# Carbureted 1999 NA 2.4



## cerial (Dec 11, 2016)

Hello all I have a 1999 Altima with a 2.4 5 speed manual where the previous owner has hacked up the electrical. Mostly the lights the motor stuff all seems to be fine. 
The car has 184k on the dash and thanks to some spirited driving it is parked with a burnt up clutch and may be headed to the crusher if this idea won't work.

The thing runs and shifts smooth with no smoke or anything. But I want to throw the engine and transmission into something else.

While I have the entire car I dread the thought of messing with any kind of security or other system throwing hours at it only to find it will not run correctly if it does not sence that the abs is gone or something. I want to loose the wiring and make it carbureted.

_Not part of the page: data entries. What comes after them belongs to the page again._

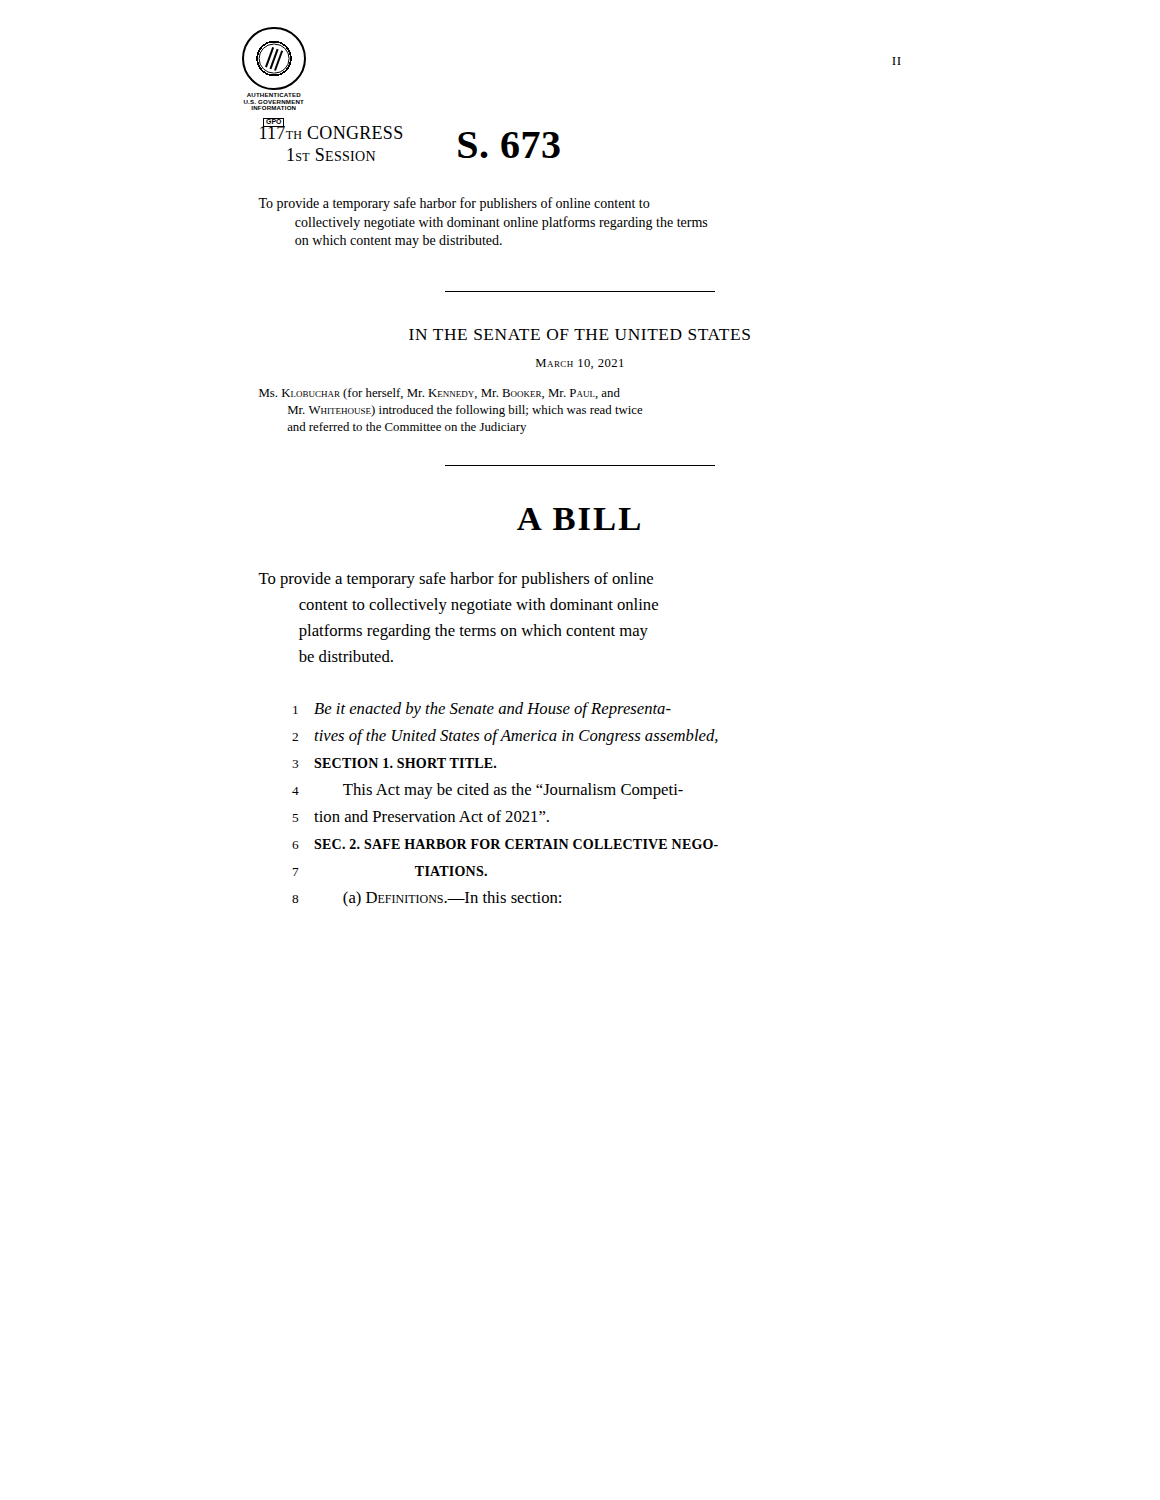AUTHENTICATED U.S. GOVERNMENT INFORMATION
GPO
II
117TH CONGRESS
1ST SESSION
S. 673
To provide a temporary safe harbor for publishers of online content to collectively negotiate with dominant online platforms regarding the terms on which content may be distributed.
IN THE SENATE OF THE UNITED STATES
March 10, 2021
Ms. Klobuchar (for herself, Mr. Kennedy, Mr. Booker, Mr. Paul, and Mr. Whitehouse) introduced the following bill; which was read twice and referred to the Committee on the Judiciary
A BILL
To provide a temporary safe harbor for publishers of online content to collectively negotiate with dominant online platforms regarding the terms on which content may be distributed.
1
Be it enacted by the Senate and House of Representa-
2
tives of the United States of America in Congress assembled,
3
SECTION 1. SHORT TITLE.
4
This Act may be cited as the “Journalism Competi-
5
tion and Preservation Act of 2021”.
6
SEC. 2. SAFE HARBOR FOR CERTAIN COLLECTIVE NEGO-
7
TIATIONS.
8
(a) Definitions.—In this section:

So this engine seems pretty basic. No vtec cam or anything I am aware of. The distributor seems mechanical with no computer control. I hope it is anyway. It seems like I could throw a carburetor above the valve cover and build an intake. Get some power to the distributor and the thing would run. 
I am stuck on the distributor and need to know if it is computer controlled. Maybe a bit of insight on "tricking it" if need be. If it is a manner of wiring power to the thing then I'm in business. I don't think I will have any issues with the Manual transmission. I live in a Non emissions, no testing state. But, if it would help horsepower the egr, egr silionoid, and such are all pretty basic and I don't think they will care if I have a carburetor on there.




Thank you for any help.


----------



## cerial (Dec 11, 2016)

Note: I am trying to use what I already have. Not install a msd coil and external stuff. I am happy with how the Nissan fires as is.


----------



## BigmatLock (May 29, 2017)

cerial said:


> Note: I am trying to use what I already have. Not install a msd coil and external stuff. I am happy with how the Nissan fires as is.

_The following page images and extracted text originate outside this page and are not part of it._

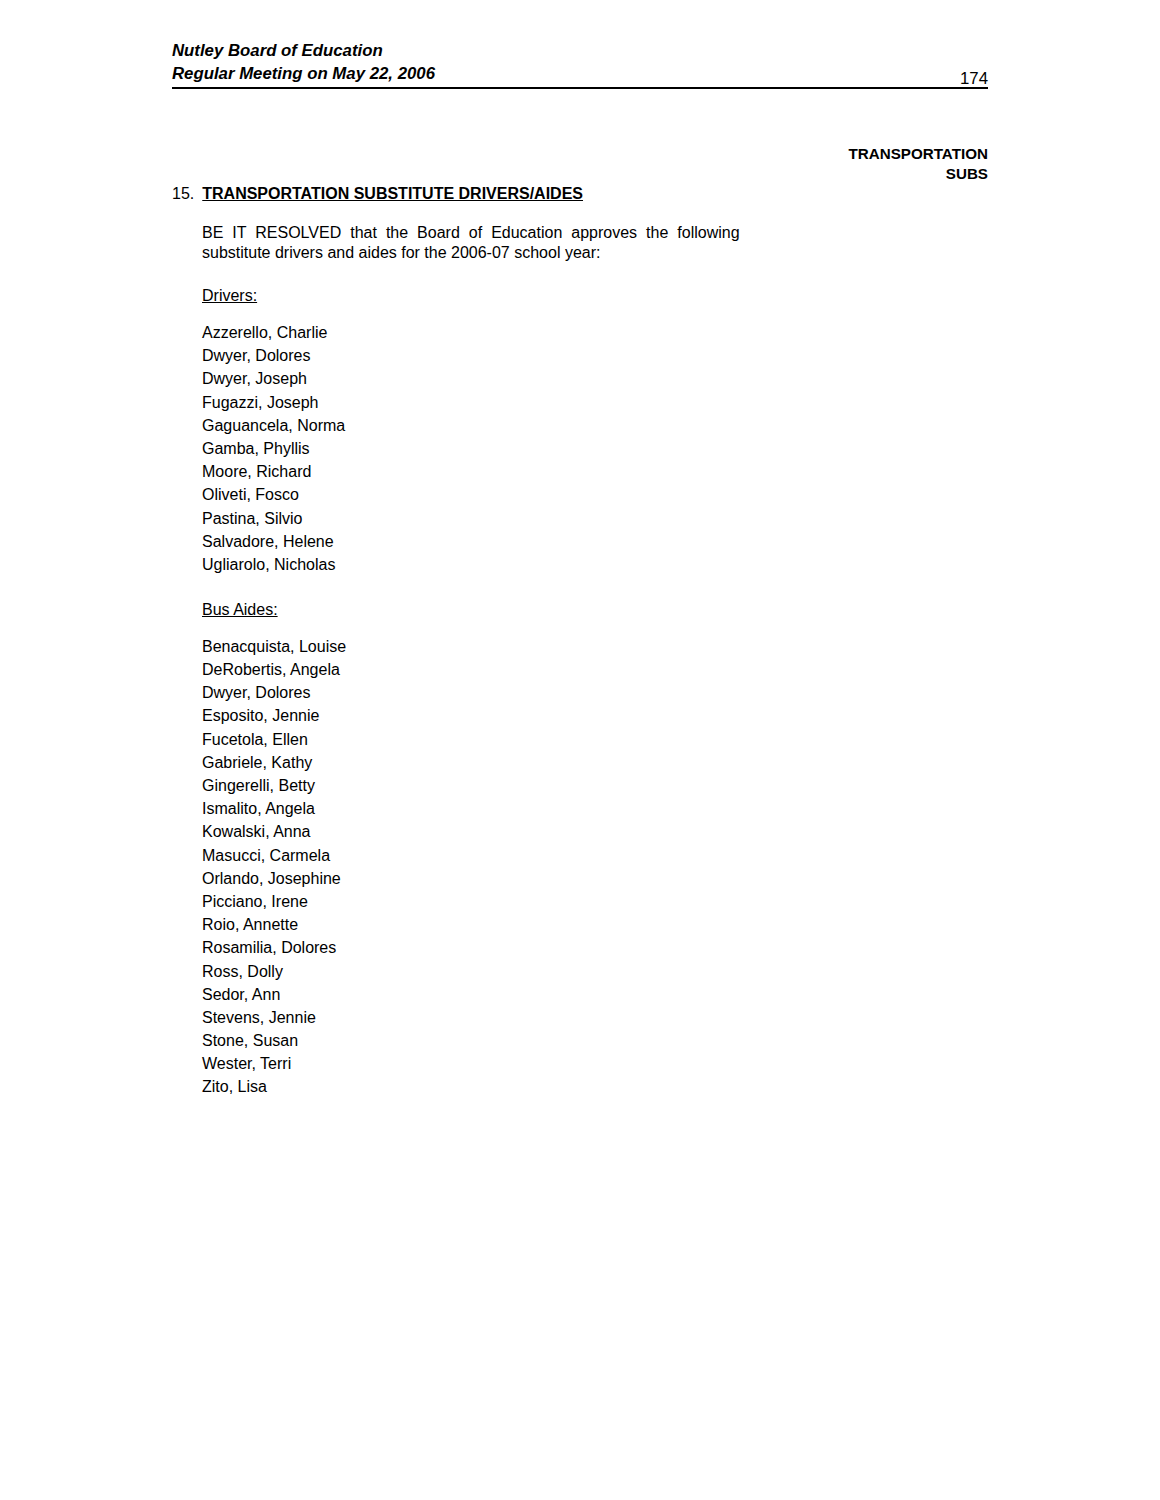Nutley Board of Education
Regular Meeting on May 22, 2006
174
TRANSPORTATION
SUBS
15. TRANSPORTATION SUBSTITUTE DRIVERS/AIDES
BE IT RESOLVED that the Board of Education approves the following substitute drivers and aides for the 2006-07 school year:
Drivers:
Azzerello, Charlie
Dwyer, Dolores
Dwyer, Joseph
Fugazzi, Joseph
Gaguancela, Norma
Gamba, Phyllis
Moore, Richard
Oliveti, Fosco
Pastina, Silvio
Salvadore, Helene
Ugliarolo, Nicholas
Bus Aides:
Benacquista, Louise
DeRobertis, Angela
Dwyer, Dolores
Esposito, Jennie
Fucetola, Ellen
Gabriele, Kathy
Gingerelli, Betty
Ismalito, Angela
Kowalski, Anna
Masucci, Carmela
Orlando, Josephine
Picciano, Irene
Roio, Annette
Rosamilia, Dolores
Ross, Dolly
Sedor, Ann
Stevens, Jennie
Stone, Susan
Wester, Terri
Zito, Lisa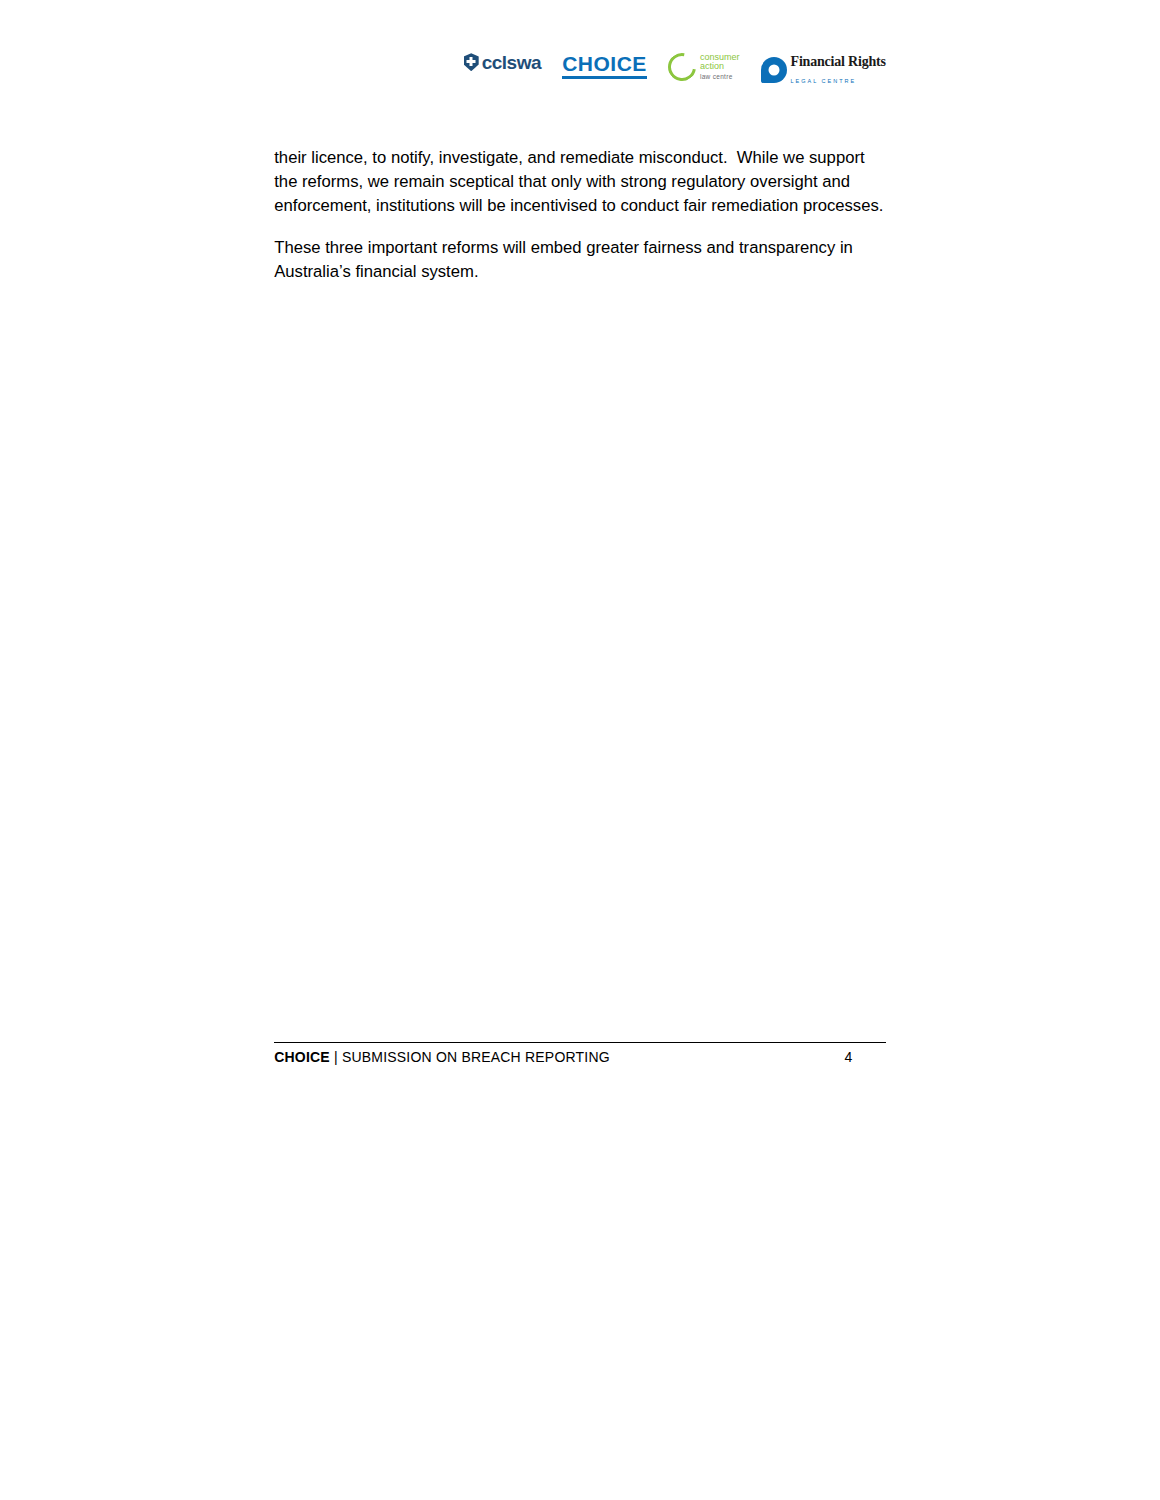cclswa
CHOICE
consumer
action
law centre
Financial Rights
LEGAL CENTRE
their licence, to notify, investigate, and remediate misconduct. While we support the reforms, we remain sceptical that only with strong regulatory oversight and enforcement, institutions will be incentivised to conduct fair remediation processes.
These three important reforms will embed greater fairness and transparency in Australia’s financial system.
CHOICE | SUBMISSION ON BREACH REPORTING
4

I have a 1998 D22 Hardbody NA20S that came factory carburetor-ed with a little 2 barrel. I wouldn't recommend the factory carb (too manysensors on everything) , but look for a little Weber 32/36 DGEV or similar. But you may find the intake manifold maybe interchangeable, I would also be surprised if the distributor has much if any ECU control. it does have a myriad of sensors and stuff on the carb and intake manifold, but apart from a crank ignition signal going to the ECU I doubt it would do much else.


----------